After being chained to a heavy, cumbersome tank, concentrators such as the Inogen One G4 feel light as a feather. Some concentrators, such as the Inogen One G3 or Activox 4L are slightly larger but still weigh in the 5 pound range, even with extended life batteries attached. These sleek units are inconspicuous and easy to carry either with a shoulder strap or in available backpacks. These concentrators are perfect for those on a pulse flow up to 4.
Sometimes when patients who are on a continuous flow see the size of the portables they are disappointed that their prescription prevents them from using one of the smaller machines. Yes, these machines are slightly larger than their pulse flow counterparts, but you’d be surprised how light and easy the machines are to maneuver. People think that added size and weight means less portability and mobility but nothing could be further from the truth!
The larger machines, like the Oxlife Independence, are even easier to tote around in a lot of ways.

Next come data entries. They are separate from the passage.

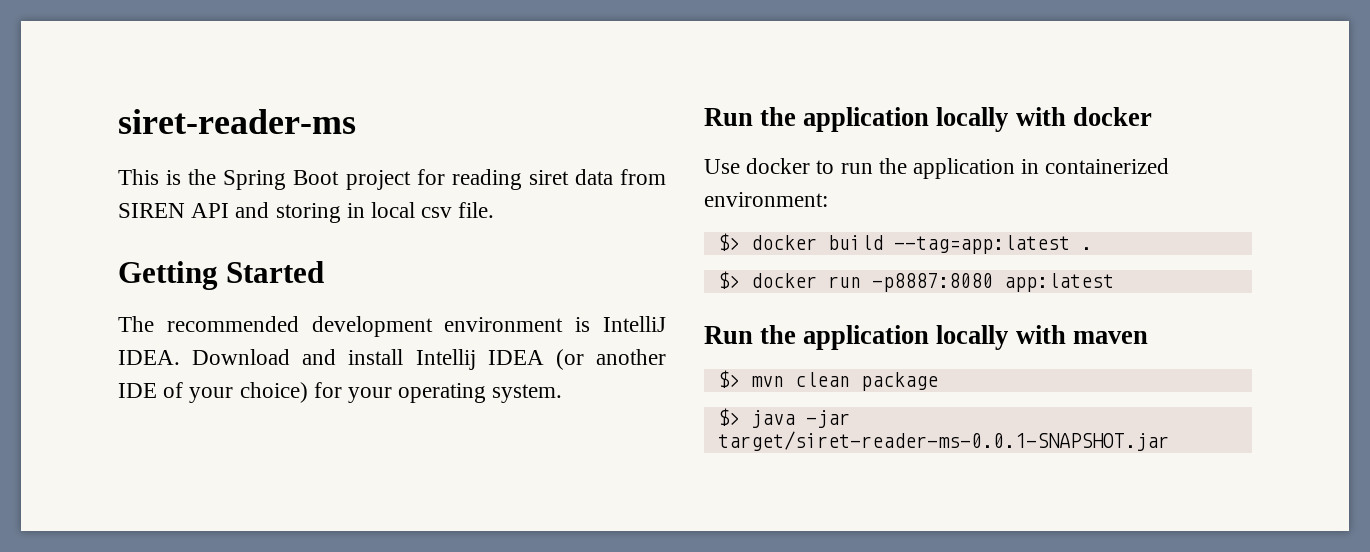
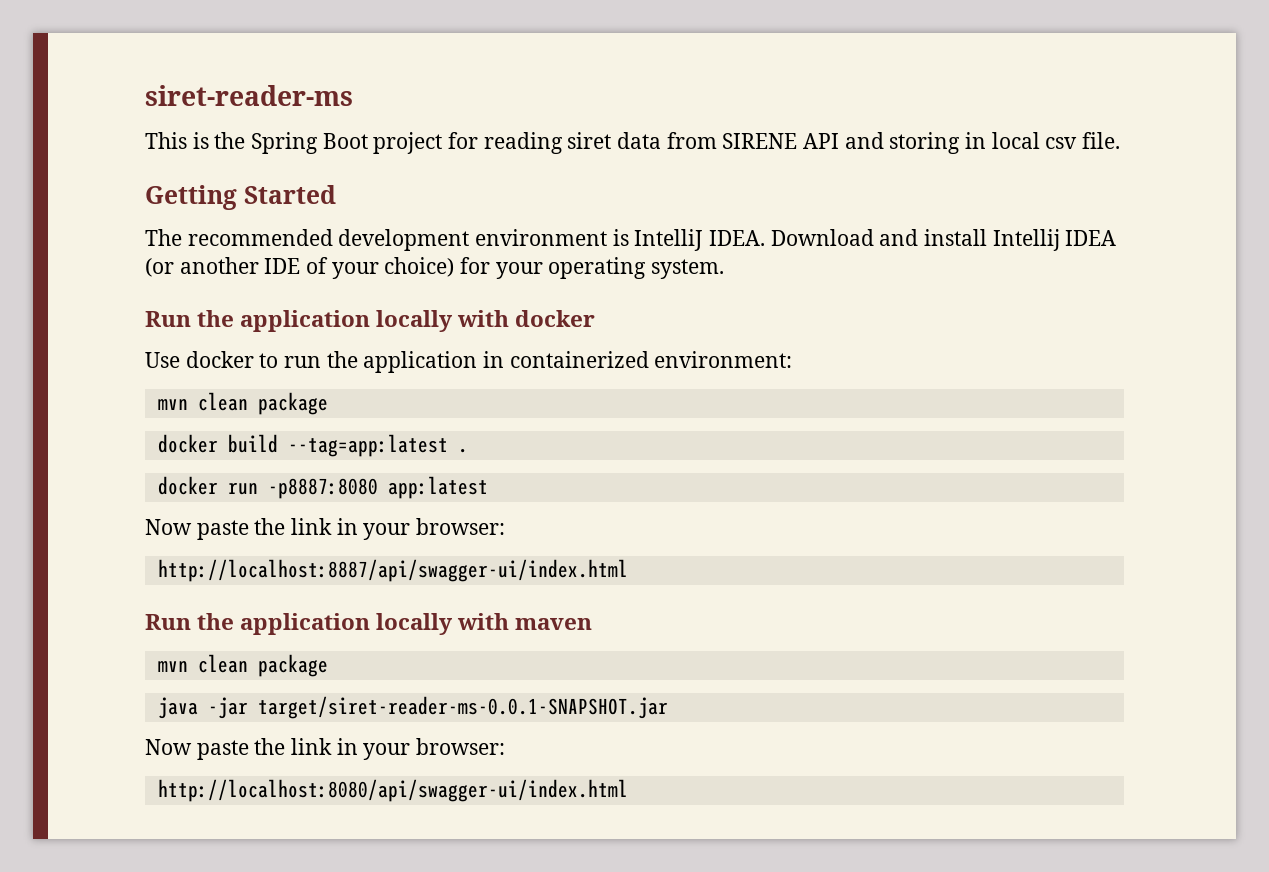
[118,203,185,218] SIREN -> [722,133,798,149] SIRENE
[717,233,740,251] $> -> [157,392,328,415] mvn clean package //
[717,271,740,289] $> -> (468, 450) none
(1114, 282) none -> [145,518,506,540] [157,559,628,582] // Now paste the link in your browser: // http://localhost:8887/api/swagger-ui/index.html
[717,370,938,391] [717,408,740,426] $> mvn clean package // $> -> [157,654,328,677] mvn clean package //
(1169, 441) none -> [145,738,506,760] [157,779,628,802] // Now paste the link in your browser: // http://localhost:8080/api/swagger-ui/index.html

A person will expend a lot more energy carrying 5 pounds than they will pushing 20. For instance, a person weighing 150 pounds, carrying 5 pounds, will expend 181 calories walking for 30 minutes at a moderate pace. That same person will expend 120 calories waling for 30 minutes while pushing or pulling 20 pounds.
A device that can roll on a cart or in a bag is also more hands free. If you are walking around in a store or stop for a moment to rest, your medical device can sit securely next to you without having to look for a safe, dry place to put it down. It can also sit on the floor next to you while at a restaurant, church, theater, or sporting event.
Despite the increased size of some of the continuous units, all of the concentrators that we sell are FAA approved and easily pass through security at the airport. They also fit underneath airplane seats and fall under ADA rules for in flight use. As concentrators become more commonplace, passing through TSA and getting them on to airplanes becomes easier all the time. Please see our travel information for tips on traveling with oxygen and be sure to call your airline for their specific requirements on traveling with oxygen.
Don’t let the visible size difference get you down! Your continuous flow unit offers the same freedom and independence as any of the smaller hand-held units and you’ll have more versatility in terms of using it with CPAP or BiPAP when traveling or changing your oxygen flow for changing conditions.